The construction company has come under attack from two former independent directors who resigned earlier this month after a dispute about the way bonuses were calculated.
Freshwater said Singapore-listed companies work out bonuses for directors using a profit-based formula, typically before minority interests are deducted.
Minority interests is the portion of the profits attributable to subsidiaries that are not owned by the parent company.
Freshwater Advisers managing director Jon Robinson told The Straits Times: "The minority interests is usually an insignificant item in most accounts."
This was the case at Lian Beng from its listing in 1999 to 2013 but then minority interests shot up to $39.9 million in 2014, possibly due to an increase in the number of joint ventures, for example. That caused a jump in the payouts as bonuses were calculated before minority interests were deducted.
The two former independent directors - MP Sitoh Yih Pin and former Minister of State Wan Soon Bee - dispute the method used and want a re-computation of the executive director bonus starting from 1999, when Lian Beng was listed.
They want this re-calculation to be based on the "after minority interests" formula, with adjustments to the payouts accordingly.

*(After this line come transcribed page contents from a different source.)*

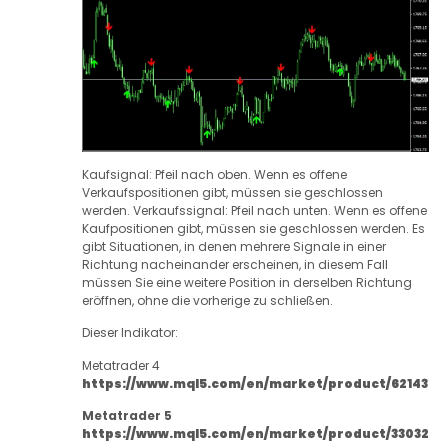
Kaufsignal: Pfeil nach oben.
Wenn es offene
Verkaufspositionen gibt, müssen sie geschlossen
werden.
Verkaufssignal: Pfeil nach unten.
Wenn es offene
Kaufpositionen gibt, müssen sie geschlossen werden.
Es
gibt Situationen, in denen mehrere Signale in einer
Richtung nacheinander erscheinen, in diesem Fall
müssen Sie eine weitere Position in derselben Richtung
eröffnen, ohne die vorherige zu schließen.
Dieser Indikator:
Metatrader 4
https://www.mql5.com/en/market/product/62143
Metatrader 5
https://www.mql5.com/en/market/product/33032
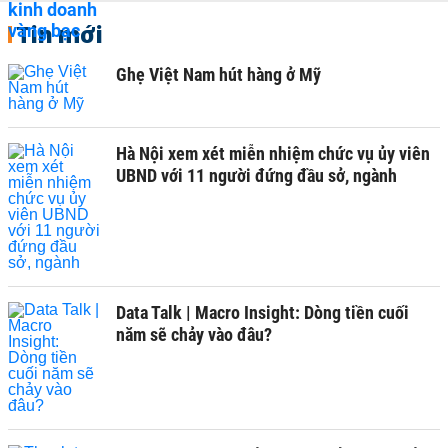
Tin mới
Ghẹ Việt Nam hút hàng ở Mỹ
Hà Nội xem xét miễn nhiệm chức vụ ủy viên
UBND với 11 người đứng đầu sở, ngành
Data Talk | Macro Insight: Dòng tiền cuối
năm sẽ chảy vào đâu?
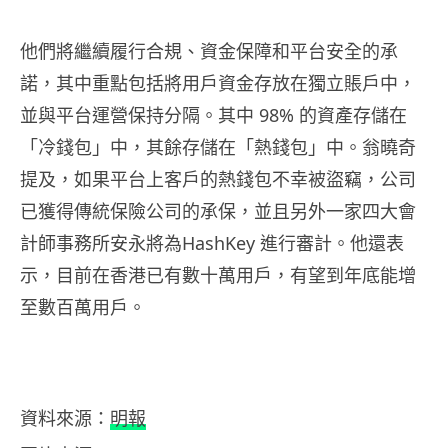
他們將繼續履行合規、資金保障和平台安全的承
諾，其中重點包括將用戶資金存放在獨立賬戶中，
並與平台運營保持分隔。其中 98% 的資產存儲在
「冷錢包」中，其餘存儲在「熱錢包」中。翁曉奇
提及，如果平台上客戶的熱錢包不幸被盜竊，公司
已獲得傳統保險公司的承保，並且另外一家四大會
計師事務所安永將為HashKey 進行審計。他還表
示，目前在香港已有數十萬用戶，有望到年底能增
至數百萬用戶。
資料來源：
明報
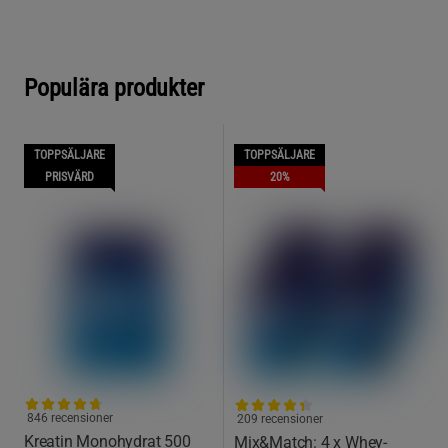
Populära produkter
TOPPSÄLJARE
TOPPSÄLJARE
PRISVÄRD
20%
846 recensioner
209 recensioner
Kreatin Monohydrat 500
Mix&Match: 4 x Whey-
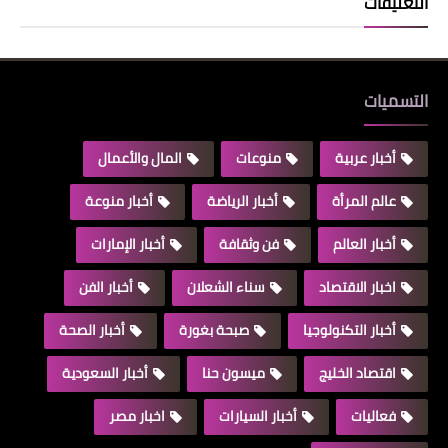
التعليقات
التسميات
أخبار عربية
منوعات
المال والأعمال
عالم المرأة
أخبار الرياضة
أخبار منوعة
أخبار العالم
فن وثقافة
أخبار الإمارات
اخبار الاقتصاد
سناء الشعلان
أخبار الفن
أخبار التكنولوجيا
صبحة بغورة
أخبار الصحة
اقتصاد الخليج
ميسون حنا
أخبار السعودية
فعاليات
أخبار السيارات
اخبار مصر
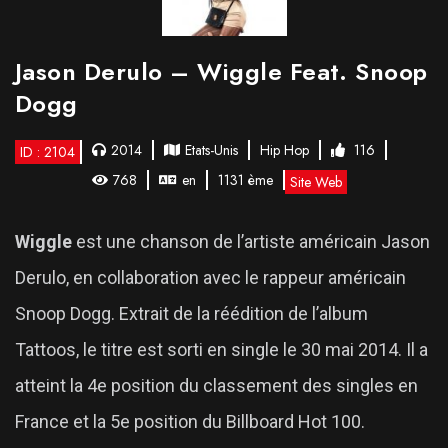
Jason Derulo – Wiggle Feat. Snoop
Dogg
2014
Etats-Unis
Hip Hop
116
ID : 2104
768
en
1131 ème
Site Web
Wiggle
est une chanson de l’artiste américain Jason
Derulo, en collaboration avec le rappeur américain
Snoop Dogg. Extrait de la réédition de l’album
Tattoos, le titre est sorti en single le 30 mai 2014. Il a
atteint la 4e position du classement des singles en
France et la 5e position du Billboard Hot 100.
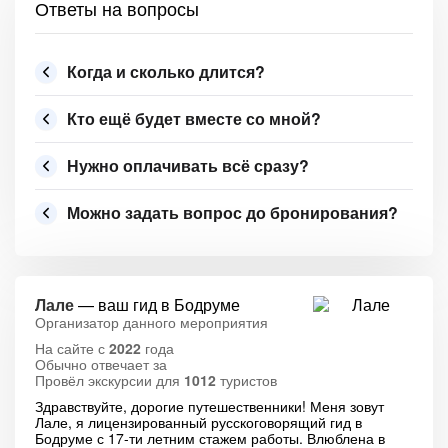
Ответы на вопросы
Когда и сколько длится?
Кто ещё будет вместе со мной?
Нужно оплачивать всё сразу?
Можно задать вопрос до бронирования?
Лале
— ваш гид в Бодруме
Организатор данного мероприятия
На сайте с
2022
года
Обычно отвечает за
Провёл экскурсии для
1012
туристов
Здравствуйте, дорогие путешественники! Меня зовут
Лале, я лицензированный русскоговорящий гид в
Бодруме с 17-ти летним стажем работы. Влюблена в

This could result in far smaller amounts.
Dr Wan told The Straits Times that Lian Beng's computation method has not been fair and his role was to protect the interest of the shareholders. "We should pay bonus based on what is earned in this company," he said.
Dr Wan believes the calculation should not be based on 100 per cent of the subsidiaries' profits when the firm only has partial ownership of these companies.

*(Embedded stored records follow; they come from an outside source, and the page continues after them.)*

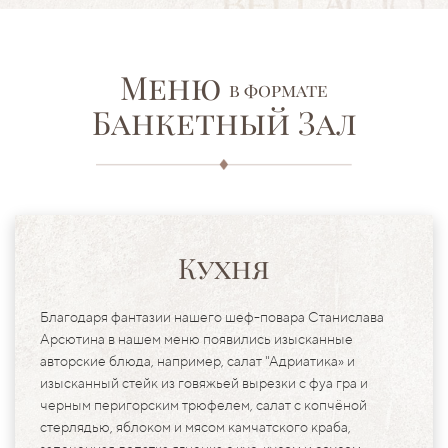
Меню
в формате
Банкетный Зал
Кухня
Благодаря фантазии нашего шеф-повара Станислава
Арсютина в нашем меню появились изысканные
авторские блюда, например, салат "Адриатика» и
изысканный стейк из говяжьей вырезки с фуа гра и
черным перигорским трюфелем, салат с копчёной
стерлядью, яблоком и мясом камчатского краба,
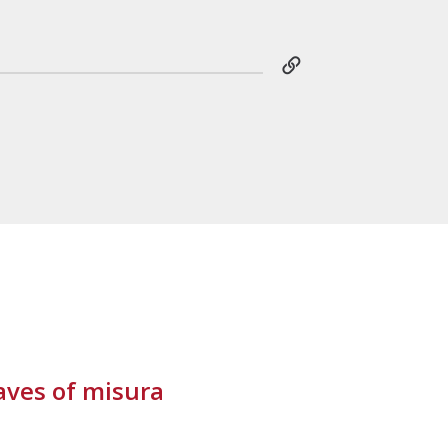
ves of misura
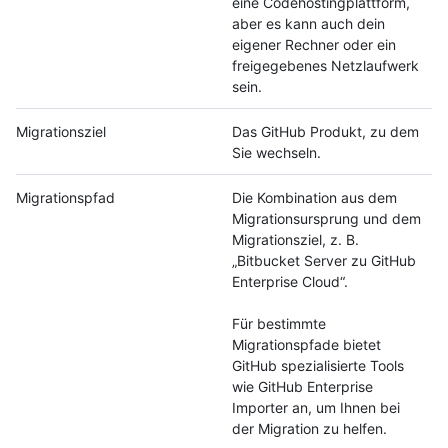
eine Codehostingplattform,
aber es kann auch dein
eigener Rechner oder ein
freigegebenes Netzlaufwerk
sein.
Migrationsziel
Das GitHub Produkt, zu dem
Sie wechseln.
Migrationspfad
Die Kombination aus dem
Migrationsursprung und dem
Migrationsziel, z. B.
„Bitbucket Server zu GitHub
Enterprise Cloud“.
Für bestimmte
Migrationspfade bietet
GitHub spezialisierte Tools
wie GitHub Enterprise
Importer an, um Ihnen bei
der Migration zu helfen.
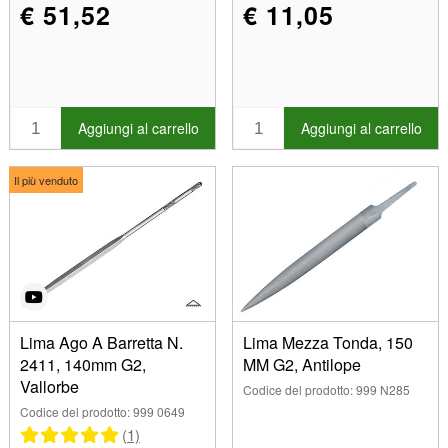
€ 51,52
€ 11,05
Aggiungi al carrello
Aggiungi al carrello
Il più venduto
Lima Ago A Barretta N.
Lima Mezza Tonda, 150
2411, 140mm G2,
MM G2, Antilope
Vallorbe
Codice del prodotto: 999 N285
Codice del prodotto: 999 0649
(1)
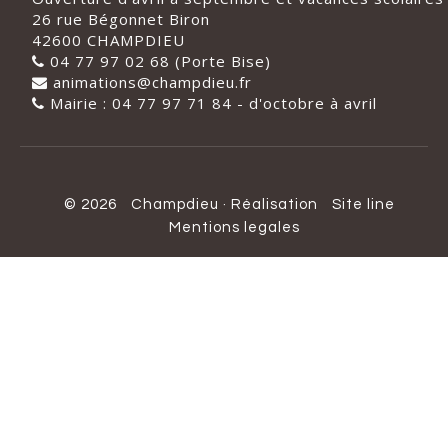
26 rue Bégonnet Biron
42600 CHAMPDIEU
04 77 97 02 68 (Porte Bise)
animations@champdieu.fr
Mairie : 04 77 97 71 84 - d'octobre à avril
© 2026
Champdieu
·
Réalisation
Site line
Mentions legales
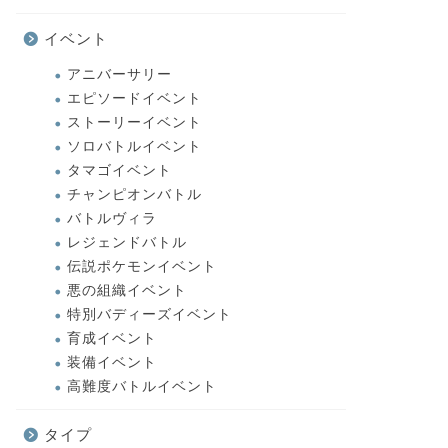
イベント
アニバーサリー
エピソードイベント
ストーリーイベント
ソロバトルイベント
タマゴイベント
チャンピオンバトル
バトルヴィラ
レジェンドバトル
伝説ポケモンイベント
悪の組織イベント
特別バディーズイベント
育成イベント
装備イベント
高難度バトルイベント
タイプ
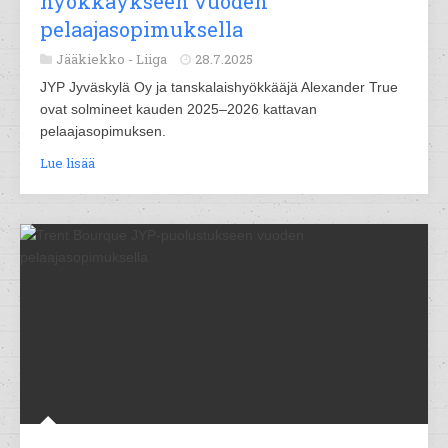
hyökkäykseen vuoden
pelaajasopimuksella
Jääkiekko -
Liiga
28.7.2025
JYP Jyväskylä Oy ja tanskalaishyökkääjä Alexander True
ovat solmineet kauden 2025–2026 kattavan
pelaajasopimuksen.
Lue lisää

If Lian Beng had changed the formula to one that deducted minority interests first, executive directors would have taken home $2 million less in bonuses last year, according to its statement to the Singapore Exchange on July 16. It added that the difference in bonus payments between the two methods for 2013 would have only been $64,000, given smaller minority interests that year.
Mr Robinson said "using a profit- based formula to compute the bonuses is not the best sort of corporate governance". When the business model of a firm changes, the bonus agreement should change according, he said.

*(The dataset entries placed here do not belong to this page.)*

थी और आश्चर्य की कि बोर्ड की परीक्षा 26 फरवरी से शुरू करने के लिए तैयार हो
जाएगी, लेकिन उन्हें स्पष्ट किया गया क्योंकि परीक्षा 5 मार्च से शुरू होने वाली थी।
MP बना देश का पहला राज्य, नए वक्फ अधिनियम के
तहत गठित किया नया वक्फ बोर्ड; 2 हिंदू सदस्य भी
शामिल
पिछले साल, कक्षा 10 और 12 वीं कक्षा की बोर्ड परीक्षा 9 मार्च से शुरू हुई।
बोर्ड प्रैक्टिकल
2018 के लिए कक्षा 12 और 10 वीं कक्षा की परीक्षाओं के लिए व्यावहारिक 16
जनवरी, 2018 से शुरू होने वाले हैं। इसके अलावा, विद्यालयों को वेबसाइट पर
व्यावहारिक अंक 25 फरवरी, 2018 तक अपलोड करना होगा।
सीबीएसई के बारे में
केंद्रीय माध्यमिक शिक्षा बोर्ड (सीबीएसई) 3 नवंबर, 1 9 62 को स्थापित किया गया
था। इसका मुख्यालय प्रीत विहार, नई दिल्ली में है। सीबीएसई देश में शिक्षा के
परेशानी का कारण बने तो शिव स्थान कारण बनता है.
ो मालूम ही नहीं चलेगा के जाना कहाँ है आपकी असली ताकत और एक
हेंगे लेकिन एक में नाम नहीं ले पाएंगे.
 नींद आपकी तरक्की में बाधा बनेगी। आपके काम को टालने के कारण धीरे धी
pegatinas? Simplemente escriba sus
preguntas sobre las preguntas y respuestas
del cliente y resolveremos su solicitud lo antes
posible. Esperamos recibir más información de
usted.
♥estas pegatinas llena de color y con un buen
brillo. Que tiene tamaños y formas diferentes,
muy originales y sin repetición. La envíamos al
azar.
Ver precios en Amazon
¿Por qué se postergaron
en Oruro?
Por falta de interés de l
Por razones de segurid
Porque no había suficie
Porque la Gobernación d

He pointed out that executives are rewarded for both the value they have created for the shareholders and the strategies they have implemented. "But strategies change over time. So using a formula that has not changed over many years will often lead to tears."
Mr Ronald Lee, managing director of HR consultancy PrimeStaff Management Service, said: "From the human resource perspective, the terms and conditions of appointment and compensation packages of company directors are normally discussed and negotiated prior to formal engagement."
Mr Lee pointed out that the practice of calculating the bonuses has been ongoing since 1999 and seemed in line with what was agreed in the service contracts.
However, Mr Robinson said it is better to have the service contracts be silent on the bonus arrangements and let the remuneration committee decide each year or every three years on what is the appropriate reward for the directors.
"Typically, in an IPO, the service agreement term is for three years, and could be renewed on a three- yearly basis. But sometimes, they could also be open-ended," he said.
"If a formula were to be written in the contract, it should have an expiry date, so that it could be reviewed regularly."